The day finally arrived when I was to play my solo piece at the piano competition. I handed one of the judges, who was a Catholic priest and appeared the least intimidating, Schubert’s “Ave Maria.” This was so he could follow the music as I played it. With the greatest display of confidence, I walked briskly to the stage, bowed, and sat down facing the huge black 9-foot Steinway & Sons grand. I positioned myself carefully, adjusting the piano bench, focusing on the pattern of black and white key design stretched horizontally before me, beckoning my touch. For a moment I imagined myself the female Liberace taking command, wooing the audience, dazzling them, blessing them with my special rendition of “Ave Maria.” After taking a deep breath, I began, filling the room with a flowing style of richly arpeggiated chords accompanying that familiar melody of sweet longing and adoration. Soon I was the observer, looking on as a swooning member of an adoring audience, lost in the wonder and beauty of the rippling Schumanesque harmonies flowing into the hall, working their way into the hearts, souls, and minds of the listeners. The only missing detail was that I wasn’t wearing a tuxedo. Looking back, I’m sure the judges were at least somewhat confused, wondering if I had given them the wrong music—or perhaps was playing a version they had not yet heard.
I won second prize, which was a season ticket to the Pueblo Civic Symphony.
I was not at all happy about this: I should have won first. After all, I was far more interesting to listen to than the winner, I thought. The girl who won first prize and received $150 had been a grade-school friend of mine; her father played principal oboe in the local symphony orchestra. The judges assured me that I had won second place and not been disqualified because I had played very well, displaying good technique and a fine musical sensibility. They also insisted that since I displayed obvious “creative ability,” I might have a very bright future in music, especially if I went to someplace like Hollywood. The priest kept saying, “You could make a million dollars doing what you do!”

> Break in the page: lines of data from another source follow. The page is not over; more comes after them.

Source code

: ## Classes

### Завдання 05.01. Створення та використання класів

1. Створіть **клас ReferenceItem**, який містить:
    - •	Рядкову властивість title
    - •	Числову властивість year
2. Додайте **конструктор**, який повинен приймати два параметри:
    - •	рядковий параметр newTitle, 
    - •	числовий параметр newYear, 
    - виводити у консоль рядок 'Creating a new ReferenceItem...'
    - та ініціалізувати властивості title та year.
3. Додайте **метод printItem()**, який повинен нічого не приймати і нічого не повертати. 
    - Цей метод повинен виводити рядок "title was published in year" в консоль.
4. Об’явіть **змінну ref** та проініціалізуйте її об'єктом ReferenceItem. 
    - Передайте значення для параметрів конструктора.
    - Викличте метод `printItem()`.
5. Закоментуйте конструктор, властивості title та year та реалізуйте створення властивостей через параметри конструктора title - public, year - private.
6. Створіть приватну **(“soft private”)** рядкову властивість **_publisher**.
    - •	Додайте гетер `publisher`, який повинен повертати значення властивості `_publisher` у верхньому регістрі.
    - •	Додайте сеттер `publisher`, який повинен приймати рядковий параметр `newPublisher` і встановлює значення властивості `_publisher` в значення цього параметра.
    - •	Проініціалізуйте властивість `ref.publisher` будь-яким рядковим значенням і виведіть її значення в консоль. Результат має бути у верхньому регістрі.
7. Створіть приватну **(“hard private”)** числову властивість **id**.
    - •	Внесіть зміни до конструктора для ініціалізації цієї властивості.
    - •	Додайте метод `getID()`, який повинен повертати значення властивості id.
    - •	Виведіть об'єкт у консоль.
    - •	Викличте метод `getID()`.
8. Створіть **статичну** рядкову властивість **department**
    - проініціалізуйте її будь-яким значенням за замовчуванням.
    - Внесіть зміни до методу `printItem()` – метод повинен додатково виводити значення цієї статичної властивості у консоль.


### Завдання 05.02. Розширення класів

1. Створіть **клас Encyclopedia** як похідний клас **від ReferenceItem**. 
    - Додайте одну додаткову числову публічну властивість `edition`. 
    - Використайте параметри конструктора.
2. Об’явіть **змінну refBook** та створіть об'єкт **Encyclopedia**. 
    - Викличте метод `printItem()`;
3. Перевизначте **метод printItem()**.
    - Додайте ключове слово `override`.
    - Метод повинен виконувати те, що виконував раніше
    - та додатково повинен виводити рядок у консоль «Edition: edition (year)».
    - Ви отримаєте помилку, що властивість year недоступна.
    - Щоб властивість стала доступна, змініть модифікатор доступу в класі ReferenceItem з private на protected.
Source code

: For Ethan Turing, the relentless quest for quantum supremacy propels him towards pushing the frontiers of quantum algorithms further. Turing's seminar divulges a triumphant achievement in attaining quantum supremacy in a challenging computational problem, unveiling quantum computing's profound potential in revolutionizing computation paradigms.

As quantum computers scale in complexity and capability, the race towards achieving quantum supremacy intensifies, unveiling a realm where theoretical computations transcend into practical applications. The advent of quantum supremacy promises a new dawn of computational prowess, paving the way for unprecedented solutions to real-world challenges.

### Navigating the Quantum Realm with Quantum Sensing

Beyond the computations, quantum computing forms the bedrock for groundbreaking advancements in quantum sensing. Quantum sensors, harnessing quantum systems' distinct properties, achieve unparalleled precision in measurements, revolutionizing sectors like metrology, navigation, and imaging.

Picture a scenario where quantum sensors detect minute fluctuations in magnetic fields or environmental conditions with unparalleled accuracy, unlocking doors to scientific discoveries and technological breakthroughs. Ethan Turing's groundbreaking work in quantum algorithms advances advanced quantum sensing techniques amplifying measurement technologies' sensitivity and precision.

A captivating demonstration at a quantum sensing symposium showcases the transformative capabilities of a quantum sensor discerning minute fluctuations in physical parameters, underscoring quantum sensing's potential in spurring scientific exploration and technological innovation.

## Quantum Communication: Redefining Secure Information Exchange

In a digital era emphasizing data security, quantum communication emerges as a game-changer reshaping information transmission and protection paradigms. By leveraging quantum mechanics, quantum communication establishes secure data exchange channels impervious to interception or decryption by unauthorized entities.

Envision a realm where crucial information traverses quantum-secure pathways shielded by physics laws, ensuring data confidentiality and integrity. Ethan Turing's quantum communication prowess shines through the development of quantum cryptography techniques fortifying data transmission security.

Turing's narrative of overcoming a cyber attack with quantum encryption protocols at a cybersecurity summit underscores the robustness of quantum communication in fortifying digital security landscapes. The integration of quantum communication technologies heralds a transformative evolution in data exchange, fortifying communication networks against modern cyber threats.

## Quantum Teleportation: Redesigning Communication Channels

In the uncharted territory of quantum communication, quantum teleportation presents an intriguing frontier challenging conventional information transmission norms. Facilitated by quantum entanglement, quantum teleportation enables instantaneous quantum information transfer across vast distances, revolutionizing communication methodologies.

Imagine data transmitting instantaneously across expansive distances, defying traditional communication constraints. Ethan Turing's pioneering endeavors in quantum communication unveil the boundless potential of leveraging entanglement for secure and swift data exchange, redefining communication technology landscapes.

I left the competition that day determined to study with a professional piano teacher. And as I mentally reviewed the past three years and my newfound enjoyment of playing the piano, I slowly began to understand for the first time that what I was supposed to be expressing in classical music was not me—who I was—but the soul of the composer whose music I was playing. I wasn’t quite sure how I felt about that. But I had no doubts about Liberace: he had set me on the path to my lifetime’s profession, and I remain grateful to him to this day.